= Your instructions =
The expected output is a copy of every line in the records with the string "class".

╭─ Input material

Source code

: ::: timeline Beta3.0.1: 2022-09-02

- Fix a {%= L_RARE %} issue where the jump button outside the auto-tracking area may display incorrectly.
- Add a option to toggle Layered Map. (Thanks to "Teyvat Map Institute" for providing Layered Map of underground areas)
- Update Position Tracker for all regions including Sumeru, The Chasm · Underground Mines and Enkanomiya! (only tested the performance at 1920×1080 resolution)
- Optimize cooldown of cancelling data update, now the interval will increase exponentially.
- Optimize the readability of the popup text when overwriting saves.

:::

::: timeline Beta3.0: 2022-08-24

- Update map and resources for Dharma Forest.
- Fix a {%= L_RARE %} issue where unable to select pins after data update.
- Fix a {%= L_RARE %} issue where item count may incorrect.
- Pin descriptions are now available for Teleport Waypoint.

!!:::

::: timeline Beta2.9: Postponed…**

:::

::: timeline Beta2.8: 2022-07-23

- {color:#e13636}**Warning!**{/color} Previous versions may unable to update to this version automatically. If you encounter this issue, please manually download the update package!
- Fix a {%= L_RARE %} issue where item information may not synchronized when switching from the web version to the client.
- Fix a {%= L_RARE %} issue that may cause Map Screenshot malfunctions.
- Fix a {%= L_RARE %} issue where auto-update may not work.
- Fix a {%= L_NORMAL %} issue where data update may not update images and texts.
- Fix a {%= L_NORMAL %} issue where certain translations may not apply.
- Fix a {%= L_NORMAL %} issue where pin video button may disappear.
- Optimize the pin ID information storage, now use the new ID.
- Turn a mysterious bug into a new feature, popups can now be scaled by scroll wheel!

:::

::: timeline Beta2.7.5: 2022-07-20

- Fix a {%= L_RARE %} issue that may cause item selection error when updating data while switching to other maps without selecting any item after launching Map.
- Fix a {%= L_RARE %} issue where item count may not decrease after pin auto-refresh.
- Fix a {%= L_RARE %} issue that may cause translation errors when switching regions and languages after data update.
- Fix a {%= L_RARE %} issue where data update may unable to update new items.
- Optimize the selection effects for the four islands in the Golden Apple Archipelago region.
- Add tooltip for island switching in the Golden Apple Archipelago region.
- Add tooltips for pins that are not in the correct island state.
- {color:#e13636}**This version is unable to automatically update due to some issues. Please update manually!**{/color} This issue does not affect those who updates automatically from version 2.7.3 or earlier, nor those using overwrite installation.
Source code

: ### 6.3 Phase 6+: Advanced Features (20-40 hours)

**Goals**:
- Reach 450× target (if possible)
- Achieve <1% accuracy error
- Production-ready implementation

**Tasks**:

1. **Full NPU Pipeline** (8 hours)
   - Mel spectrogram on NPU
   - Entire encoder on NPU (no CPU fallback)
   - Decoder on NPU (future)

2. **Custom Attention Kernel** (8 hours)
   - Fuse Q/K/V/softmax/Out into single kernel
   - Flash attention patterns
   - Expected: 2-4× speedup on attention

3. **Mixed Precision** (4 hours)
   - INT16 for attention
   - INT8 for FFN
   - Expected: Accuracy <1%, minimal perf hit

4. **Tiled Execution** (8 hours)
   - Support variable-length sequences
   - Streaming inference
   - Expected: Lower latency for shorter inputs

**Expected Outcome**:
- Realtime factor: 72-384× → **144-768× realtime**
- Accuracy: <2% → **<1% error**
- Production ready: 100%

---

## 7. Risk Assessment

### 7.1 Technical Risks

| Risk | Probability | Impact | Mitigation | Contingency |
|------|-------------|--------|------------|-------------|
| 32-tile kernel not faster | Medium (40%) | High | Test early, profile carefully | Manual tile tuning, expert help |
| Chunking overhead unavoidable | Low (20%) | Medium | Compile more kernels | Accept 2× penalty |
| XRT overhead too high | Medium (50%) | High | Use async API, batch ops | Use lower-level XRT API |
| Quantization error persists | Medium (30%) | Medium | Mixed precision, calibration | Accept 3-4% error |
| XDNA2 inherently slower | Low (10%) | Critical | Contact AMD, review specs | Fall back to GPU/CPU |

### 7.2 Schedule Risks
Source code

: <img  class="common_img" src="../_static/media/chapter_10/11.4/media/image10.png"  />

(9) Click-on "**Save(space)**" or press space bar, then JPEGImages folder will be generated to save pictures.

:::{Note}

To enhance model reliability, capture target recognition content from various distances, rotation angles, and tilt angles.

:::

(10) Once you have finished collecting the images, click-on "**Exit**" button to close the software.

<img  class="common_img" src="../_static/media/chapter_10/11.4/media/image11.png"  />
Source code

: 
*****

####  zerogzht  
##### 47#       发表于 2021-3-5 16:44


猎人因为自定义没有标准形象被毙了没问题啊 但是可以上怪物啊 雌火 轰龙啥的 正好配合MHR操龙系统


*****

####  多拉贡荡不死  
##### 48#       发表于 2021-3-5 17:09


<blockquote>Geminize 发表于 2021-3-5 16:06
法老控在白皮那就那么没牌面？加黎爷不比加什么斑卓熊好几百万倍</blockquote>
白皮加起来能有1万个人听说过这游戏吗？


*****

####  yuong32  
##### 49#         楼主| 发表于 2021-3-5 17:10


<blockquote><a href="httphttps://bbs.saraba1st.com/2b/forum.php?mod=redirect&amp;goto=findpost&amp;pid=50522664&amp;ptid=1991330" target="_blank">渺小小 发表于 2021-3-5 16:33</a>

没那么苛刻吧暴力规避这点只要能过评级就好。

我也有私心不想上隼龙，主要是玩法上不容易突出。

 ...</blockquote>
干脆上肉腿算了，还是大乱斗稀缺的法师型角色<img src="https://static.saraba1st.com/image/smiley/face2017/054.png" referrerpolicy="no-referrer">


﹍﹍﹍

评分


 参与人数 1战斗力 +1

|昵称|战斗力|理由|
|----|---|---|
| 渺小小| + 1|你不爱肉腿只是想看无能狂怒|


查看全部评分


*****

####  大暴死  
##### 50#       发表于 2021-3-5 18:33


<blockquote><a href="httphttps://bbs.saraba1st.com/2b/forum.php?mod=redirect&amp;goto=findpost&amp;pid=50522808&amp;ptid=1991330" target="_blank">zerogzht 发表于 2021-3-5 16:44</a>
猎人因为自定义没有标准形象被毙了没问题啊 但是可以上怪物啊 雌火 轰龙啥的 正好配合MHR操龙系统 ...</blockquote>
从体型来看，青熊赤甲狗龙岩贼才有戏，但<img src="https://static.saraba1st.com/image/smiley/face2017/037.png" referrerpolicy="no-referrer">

╰─

= The completed task =
: <img  class="common_img" src="../_static/media/chapter_10/11.4/media/image10.png"  />
<img  class="common_img" src="../_static/media/chapter_10/11.4/media/image11.png"  />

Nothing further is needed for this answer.